How global pointer variables are stored in memory?

2.5k views Asked by At

Suppose we have a simple code :

int* q = new int(13);

int main() {
    return 0;
}

Clearly, variable q is global and initialized. From this answer, we expect q variable to be stored in initialized data segment (.data) within program file but it is a pointer, so it's value (which is an address in heap segment) is determined at run time. So what's the value stored in data segment within program file ?

My try:
In my thinking, compiler allocates some space for variable q (typically 8 bytes for 64 bit address) in data segment with no meaningful value. Then, puts some initialization code in text segment before main function code to initialize q variable at run time. Something like this in assembly :

     ....
     mov  edi, 4
     call operator new(unsigned long)
     mov  DWORD PTR [rax], 13  // rax: 64 bit address (pointer value)

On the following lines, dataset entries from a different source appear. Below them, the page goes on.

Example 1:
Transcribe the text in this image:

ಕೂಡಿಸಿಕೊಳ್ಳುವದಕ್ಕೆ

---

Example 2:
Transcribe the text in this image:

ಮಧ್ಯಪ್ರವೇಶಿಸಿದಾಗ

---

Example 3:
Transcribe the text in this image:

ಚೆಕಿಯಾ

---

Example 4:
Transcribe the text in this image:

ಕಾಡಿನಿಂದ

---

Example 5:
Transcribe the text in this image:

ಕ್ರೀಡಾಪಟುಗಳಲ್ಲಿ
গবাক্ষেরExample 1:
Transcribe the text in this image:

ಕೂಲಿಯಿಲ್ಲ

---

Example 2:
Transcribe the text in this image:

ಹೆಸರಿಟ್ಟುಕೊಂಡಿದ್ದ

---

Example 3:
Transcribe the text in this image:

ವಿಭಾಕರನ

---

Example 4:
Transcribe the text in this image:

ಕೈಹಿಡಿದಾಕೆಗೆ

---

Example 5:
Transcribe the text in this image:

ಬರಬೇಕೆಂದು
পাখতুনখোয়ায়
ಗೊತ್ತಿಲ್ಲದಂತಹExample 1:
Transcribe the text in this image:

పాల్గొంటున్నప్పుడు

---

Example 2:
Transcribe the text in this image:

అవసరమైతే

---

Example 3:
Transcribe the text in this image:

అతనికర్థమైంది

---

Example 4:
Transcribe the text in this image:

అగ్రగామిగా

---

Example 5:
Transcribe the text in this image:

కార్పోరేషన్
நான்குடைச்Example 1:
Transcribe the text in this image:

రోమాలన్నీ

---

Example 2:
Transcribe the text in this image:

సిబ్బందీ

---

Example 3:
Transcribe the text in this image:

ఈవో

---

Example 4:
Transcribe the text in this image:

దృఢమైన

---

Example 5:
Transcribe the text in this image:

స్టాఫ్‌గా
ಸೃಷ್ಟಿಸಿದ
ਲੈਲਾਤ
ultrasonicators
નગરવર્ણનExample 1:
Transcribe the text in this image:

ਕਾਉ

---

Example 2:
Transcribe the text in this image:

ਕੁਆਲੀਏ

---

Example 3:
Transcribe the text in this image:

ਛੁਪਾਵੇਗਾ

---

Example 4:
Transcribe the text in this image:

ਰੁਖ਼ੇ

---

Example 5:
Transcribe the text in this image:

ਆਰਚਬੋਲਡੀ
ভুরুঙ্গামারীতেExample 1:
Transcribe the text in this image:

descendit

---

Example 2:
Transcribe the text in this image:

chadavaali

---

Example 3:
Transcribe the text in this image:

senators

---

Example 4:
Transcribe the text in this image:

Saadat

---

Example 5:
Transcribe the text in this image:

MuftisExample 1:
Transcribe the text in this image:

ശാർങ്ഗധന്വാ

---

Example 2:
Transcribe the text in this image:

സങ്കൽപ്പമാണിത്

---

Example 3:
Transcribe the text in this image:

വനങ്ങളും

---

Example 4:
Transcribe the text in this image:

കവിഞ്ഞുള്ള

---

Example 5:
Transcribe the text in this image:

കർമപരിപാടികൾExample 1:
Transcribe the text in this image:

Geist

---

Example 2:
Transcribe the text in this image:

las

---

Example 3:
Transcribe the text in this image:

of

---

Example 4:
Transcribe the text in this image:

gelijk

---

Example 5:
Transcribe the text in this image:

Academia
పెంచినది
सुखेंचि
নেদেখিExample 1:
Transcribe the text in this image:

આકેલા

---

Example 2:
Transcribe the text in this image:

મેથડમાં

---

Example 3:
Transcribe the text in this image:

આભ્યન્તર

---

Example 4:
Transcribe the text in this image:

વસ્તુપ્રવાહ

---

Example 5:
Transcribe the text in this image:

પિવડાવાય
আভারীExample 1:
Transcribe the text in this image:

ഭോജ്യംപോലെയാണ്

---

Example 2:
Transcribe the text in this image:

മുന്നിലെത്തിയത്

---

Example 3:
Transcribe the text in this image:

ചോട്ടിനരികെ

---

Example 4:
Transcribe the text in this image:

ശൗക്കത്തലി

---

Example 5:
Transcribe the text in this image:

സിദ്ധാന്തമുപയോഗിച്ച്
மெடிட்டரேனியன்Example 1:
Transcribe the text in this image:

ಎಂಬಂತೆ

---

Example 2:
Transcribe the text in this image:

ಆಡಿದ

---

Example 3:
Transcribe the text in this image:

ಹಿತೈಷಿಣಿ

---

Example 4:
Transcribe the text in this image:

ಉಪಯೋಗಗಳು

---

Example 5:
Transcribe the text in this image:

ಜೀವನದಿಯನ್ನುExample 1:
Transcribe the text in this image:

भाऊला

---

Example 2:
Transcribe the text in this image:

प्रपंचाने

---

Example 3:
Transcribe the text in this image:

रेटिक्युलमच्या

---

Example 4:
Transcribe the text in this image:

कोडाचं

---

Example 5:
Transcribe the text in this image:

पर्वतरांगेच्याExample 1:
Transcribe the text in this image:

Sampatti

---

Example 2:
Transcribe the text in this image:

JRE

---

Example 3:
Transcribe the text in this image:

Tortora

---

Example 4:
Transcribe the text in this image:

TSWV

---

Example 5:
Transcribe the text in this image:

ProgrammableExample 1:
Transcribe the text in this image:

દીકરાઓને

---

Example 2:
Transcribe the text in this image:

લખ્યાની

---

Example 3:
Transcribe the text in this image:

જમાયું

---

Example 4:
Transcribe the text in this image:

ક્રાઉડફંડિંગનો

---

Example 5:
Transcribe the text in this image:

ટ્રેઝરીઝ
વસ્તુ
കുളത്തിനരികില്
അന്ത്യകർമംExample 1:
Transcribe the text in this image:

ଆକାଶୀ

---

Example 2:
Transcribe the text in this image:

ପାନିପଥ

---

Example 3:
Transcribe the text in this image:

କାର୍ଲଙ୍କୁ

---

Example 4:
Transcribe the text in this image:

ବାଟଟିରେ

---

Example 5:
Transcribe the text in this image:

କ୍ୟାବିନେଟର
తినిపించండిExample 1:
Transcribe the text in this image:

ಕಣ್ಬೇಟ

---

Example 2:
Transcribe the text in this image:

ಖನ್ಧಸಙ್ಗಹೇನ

     // offset : q variable offset in data segment, calculated by compiler
     mov  QWORD PTR [ds+offset], rax // store address in data segment
     ....
main:
     ....

Any idea?

2

There are 2 answers

4
Dietrich Epp On BEST ANSWER

Yes, that is essentially how it works.

Note that in ELF .data, .bss, and .text are actually sections, not segments. You can look at the assembly yourself by running your compiler:

c++ -S -O2 test.cpp

You will typically see a main function, and some kind of initialization code outside that function. The program entry point (part of your C++ runtime) will call the initialization code and then call main. The initialization code is also responsible for running things like constructors.

8
Peter Cordes On

int *q will go in the .bss, not the .data section, since it's only initialized at run-time by a non-constant initializer (so this is only legal in C++, not in C). There's no need to have 8 bytes in the executable's data segment for it.

The compiler arranges for the initializer function to be run by putting its address into an array of initializers that the CRT (C Run-Time) startup code calls before calling main.

On the Godbolt compiler explorer, you can see the init function's asm without all the noise of directives. Notice that the addressing mode is just a simple RIP-relative access to q. The linker fills in the right offset from RIP at this point, since that's a link-time constant even though the .text and .bss sections end up in separate segments.

Godbolt's compiler-noise filtering isn't ideal for us. Some of the directives are relevant, but many of them aren't. Below is a hand-chosen mix of gcc6.2 -O3 asm output with Godbolt's "filter directives" option unchecked, for just the int* q = new int(13); statement. (No need to compile a main at the same time, we're not linking an executable).

# gcc6.2 -O3 output
_GLOBAL__sub_I_q:      # presumably stands for subroutine
    sub     rsp, 8           # align the stack for calling another function
    mov     edi, 4           # 4 bytes
    call    operator new(unsigned long)   # this is the demangled name, like from objdump -dC
    mov     DWORD PTR [rax], 13
    mov     QWORD PTR q[rip], rax      # clang uses the equivalent `[rip + q]`
    add     rsp, 8
    ret

    .globl  q
    .bss
q:
    .zero   8      # reserve 8 bytes in the BSS

There's no reference to the base of the ELF data (or any other) segment.

Also definitely no segment-register overrides. ELF segments have nothing to do with x86 segments. (And the default segment register for this is DS anyway, so the compiler doesn't need to emit [ds:rip+q] or anything. Some disassemblers may be explicit and show DS even though there was no segment-override prefix on the instruction, though.)


This is how the compiler arranges for it to be called before main():

    # the "aw" sets options / flags for this section to tell the linker about it.
    .section        .init_array,"aw"
    .align 8
    .quad   _GLOBAL__sub_I_q       # this assembles to the absolute address of the function.

The CRT start code has a loop that knows the size of the .init_array section and uses a memory-indirect call instruction on each function-pointer in turn.

The .init_array section is marked writeable, so it goes into the data segment. I'm not sure what writes it. Maybe the CRT code marks it as already-done by zeroing the pointers after calling them?


There's a similar mechanism in Linux for running initializers in dynamic libraries, which is done by the ELF interpreter while doing dynamic linking. This is why you can call printf() or other glibc stdio functions from _start in a dynamically-linked binary created from hand-written asm, and why that fails in a statically linked binary if you don't call the right init functions. (See this Q&A for more about building static or dynamic binaries that define their own _start or just main(), with or without libc).